Net Metering for You and Me


Electricity is a costly and, due to its frequent absence, a highly-treasured commodity in Pakistan. Pakistan’s electricity deficit still hovers around 3000-6000 MW/day.

Expensive imported oil and gas dominate the energy mix of Pakistan; gas: 47.5 %, oil: 30.5% of the total energy mix of Pakistan, which is why the common man has to bear the brunt of the high cost of electricity (Nepra rates range from 8-10 Rs. /unit). To meet its energy needs, Pakistan is gradually exploring avenues which will help in the production of decentralized power generation.

For a country like Pakistan, production of electricity by solar energy is proving to be one of the most promising means of electricity production.
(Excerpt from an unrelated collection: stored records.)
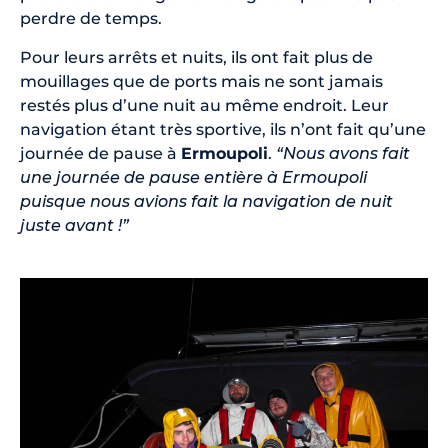
perdre de temps.
Pour leurs arrêts et nuits, ils ont fait plus de
mouillages que de ports mais ne sont jamais
restés plus d’une nuit au même endroit. Leur
navigation étant très sportive, ils n’ont fait qu’une
journée de pause à
Ermoupoli
.
“Nous avons fait
une journée de pause entière à Ermoupoli
puisque nous avions fait la navigation de nuit
juste avant !”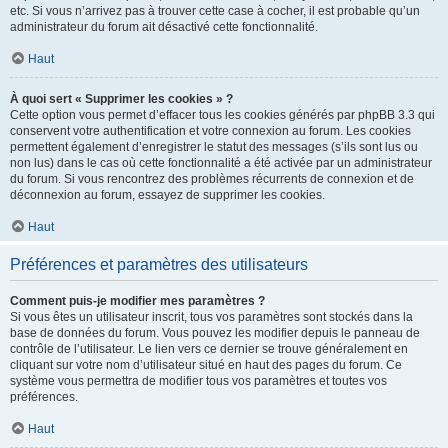
etc. Si vous n’arrivez pas à trouver cette case à cocher, il est probable qu’un
administrateur du forum ait désactivé cette fonctionnalité.
Haut
À quoi sert « Supprimer les cookies » ?
Cette option vous permet d’effacer tous les cookies générés par phpBB 3.3 qui
conservent votre authentification et votre connexion au forum. Les cookies
permettent également d’enregistrer le statut des messages (s’ils sont lus ou
non lus) dans le cas où cette fonctionnalité a été activée par un administrateur
du forum. Si vous rencontrez des problèmes récurrents de connexion et de
déconnexion au forum, essayez de supprimer les cookies.
Haut
Préférences et paramètres des utilisateurs
Comment puis-je modifier mes paramètres ?
Si vous êtes un utilisateur inscrit, tous vos paramètres sont stockés dans la
base de données du forum. Vous pouvez les modifier depuis le panneau de
contrôle de l’utilisateur. Le lien vers ce dernier se trouve généralement en
cliquant sur votre nom d’utilisateur situé en haut des pages du forum. Ce
système vous permettra de modifier tous vos paramètres et toutes vos
préférences.
Haut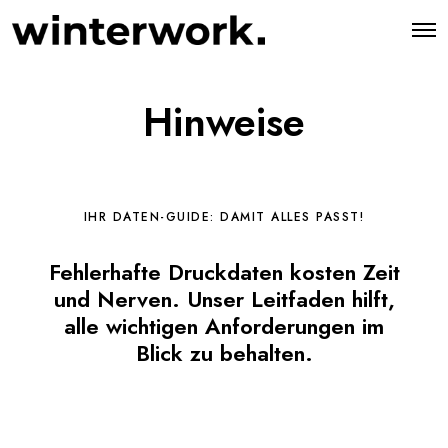
O
p
e
n
M
Hinweise
e
n
u
IHR DATEN-GUIDE: DAMIT ALLES PASST!
Fehlerhafte Druckdaten kosten Zeit
und Nerven. Unser Leitfaden hilft,
alle wichtigen Anforderungen im
Blick zu behalten.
The Dynamics of Net Metering

Net metering is a relatively new concept which requires a bi-directional meter or two different meters. Net metering allows the residential and commercial customers with on-grid or hybrid rooftop solar panels having a three-phase electricity connection to inject the excessive electricity into the national grid, thus offsetting some or all of the electricity which has been generated by solar panels.


Parliament of Pakistan Goes Solar

In February 2016, the parliament of Pakistan became the first ever parliament in the world to be completely run on solar power. In Pakistan, the phenomenon of net metering is still very new and has been regulated only for the Parliament till date.
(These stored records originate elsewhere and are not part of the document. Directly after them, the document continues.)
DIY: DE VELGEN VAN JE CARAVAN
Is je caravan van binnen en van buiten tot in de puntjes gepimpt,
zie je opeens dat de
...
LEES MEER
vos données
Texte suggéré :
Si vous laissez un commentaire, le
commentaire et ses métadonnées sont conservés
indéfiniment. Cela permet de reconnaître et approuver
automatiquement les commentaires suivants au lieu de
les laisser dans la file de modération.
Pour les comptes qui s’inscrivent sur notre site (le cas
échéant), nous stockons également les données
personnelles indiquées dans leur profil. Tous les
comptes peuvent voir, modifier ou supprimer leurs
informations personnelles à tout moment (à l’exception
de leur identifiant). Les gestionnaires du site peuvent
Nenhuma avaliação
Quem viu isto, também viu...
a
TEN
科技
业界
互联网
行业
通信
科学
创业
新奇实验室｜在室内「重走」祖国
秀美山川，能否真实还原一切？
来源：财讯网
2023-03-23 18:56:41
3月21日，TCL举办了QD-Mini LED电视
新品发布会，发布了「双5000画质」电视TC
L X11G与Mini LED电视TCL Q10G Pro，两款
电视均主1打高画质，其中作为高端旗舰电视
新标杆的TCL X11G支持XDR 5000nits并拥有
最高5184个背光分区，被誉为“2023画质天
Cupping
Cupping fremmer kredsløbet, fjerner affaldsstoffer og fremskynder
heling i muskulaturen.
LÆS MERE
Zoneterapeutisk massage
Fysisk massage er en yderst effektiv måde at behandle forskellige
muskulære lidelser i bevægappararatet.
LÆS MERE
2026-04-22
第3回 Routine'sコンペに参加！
What does net metering have it in me?

For a common citizen, solar energy not only means access to the cheap and uninterrupted flow of electricity but through net metering, the common citizen will also contribute electricity to the national grid and can earn profits for himself. This may happen in the long run, but once implemented, through net metering, the residential, commercial and industrial customer will be able to sell carbon credits as well. This practice is becoming more common in technologically developed countries.

What is the future of net metering in Pakistan?

British multinational law firm Eversheds states that Pakistan is one of the most exciting renewable markets globally, with an abundance of potential. The Government of Pakistan is providing subsidies to solar power generation companies and has already taken the initiative of issuing the license for net metering to the National Assembly of Pakistan, which is the hub of policy making in Pakistan.

This is indicative of the seriousness and commitment of Pakistani government in benefiting from solar power across the country. Currently, net metering has not been regulated on a wide-spread level because of technical lacunas like the absence of billing software, lack of training of the field staff and officers and technical incompetency. But it seems likely that these issues will be resolved in near future and net metering will be implemented across the country.